In my opinion, it really doesn’t matter which angle you look at the stock; it looks wildly expensive on all fronts. At 340 times trailing price-to-earnings (P/E), shares look priced to perfection. Things don’t look a whole lot cheaper when you go by the forward P/E multiple (currently at 137 times) or price-to-sales (P/S) (nearly 60 times P/S).

So, other than sheer momentum and excitement for the company’s advanced artificial intelligence platform (AIP) and world of growth as the firm expands further into the enterprise from government contracts, I’m not so sure what can justify today’s lofty valuation metrics.

A number of Wall Street analysts covering the data analytics firm also view shares as running just a tad ahead of their skis.

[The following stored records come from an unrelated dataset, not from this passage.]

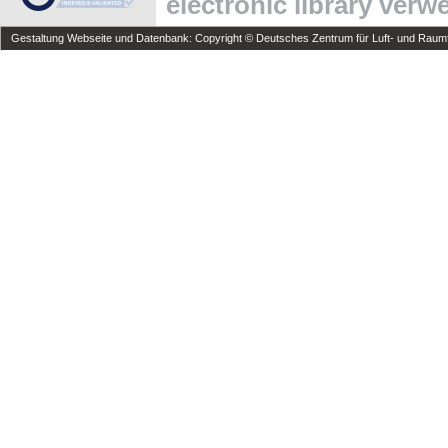
electronic library ver
Gestaltung Webseite und Datenbank: Copyright © Deutsches Zentrum für Luft- und Raumfa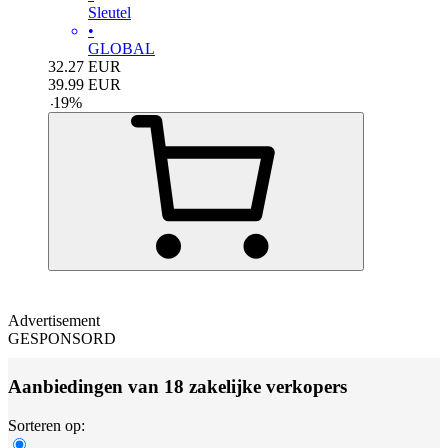
Sleutel
•
GLOBAL
32.27
EUR
39.99
EUR
-
19
%
Advertisement
GESPONSORD
Aanbiedingen van 18 zakelijke verkopers
Sorteren op: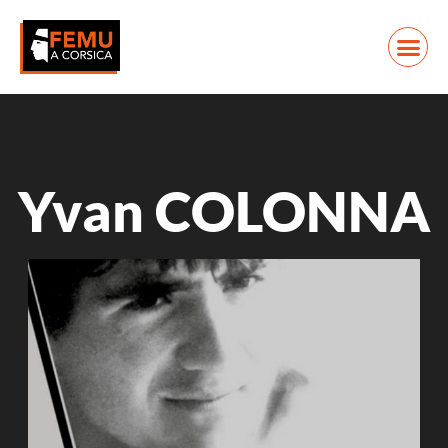
Yvan COLONNA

Jefferies analyst Brent Thill, a trusted pro on Wall Street, recently downgraded PLTR stock to “underperform” with a fairly low price target of $28 per share.

Such a target implies the name could shed more than half (around 59%) of its value from current levels. Thill doesn’t stand alone. We’ve seen a barrage of sell ratings arrive in recent weeks as PLTR stock showed a bit of technical weakness. With so many analysts bearish on the name, it’s hard to be constructive on a thesis at these prices. 

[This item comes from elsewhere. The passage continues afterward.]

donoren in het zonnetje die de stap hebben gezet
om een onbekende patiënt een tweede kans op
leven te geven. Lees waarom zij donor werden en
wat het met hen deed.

That said, there are some bull arguments to factor in before writing off the name for the year. Let’s look at two of them.

Palantir is a top dog in the fast-moving AI software scene.

There’s a lot of hype when it comes to AI stocks. And while many of the bid-up names may never prove their worth, I do believe Palantir is one of the firms that has a growth narrative that can support a pie-in-the-sky multiple. Indeed, big data is the name of the name in this inning of the AI ballgame, and with its AIP drawing in commercial clients, it’s really hard to tell when the peak in growth will be in.

It can be easy to underestimate the growth and economic moat width of an AI analytics software firm like Palantir in these very early days, especially since the applications and benefits of AI-driven data analytics are still somewhat lesser known. Should the firm make a bigger splash on the commercial side, perhaps a brighter light will shine on its AIP growth driver.

Like the great Nvidia (NASDAQ:NVDA), Palantir has a dominant AI product that firms may struggle to keep up with as the AI boom progresses into another year. Whether its dominance and positioning in the AI software boom is enough to power further gains remains to be seen.

Is the bar set high for Palantir in 2025? Most definitely. But of all the AI software innovators, the firm seems best able to grow into its obscenely high price tag.

Wall Street veteran sees upside ahead.

It’s lonely to be a bull on Palantir stock at these heights. However, Dan Ives of Wedbush Securities is not afraid to go against the herd with Palantir. He thinks the name is poised to be “the next Oracle (NASDAQ:ORCL)” in 2025.

As one of his top AI stock picks for 2025, it’s hard not to buy the man’s bull thesis for a name that many analysts have been so quick, perhaps too quick to turn their back on. If this is the year of AI software, as Ives believes, Palantir and its AIP could be in for another year of performance.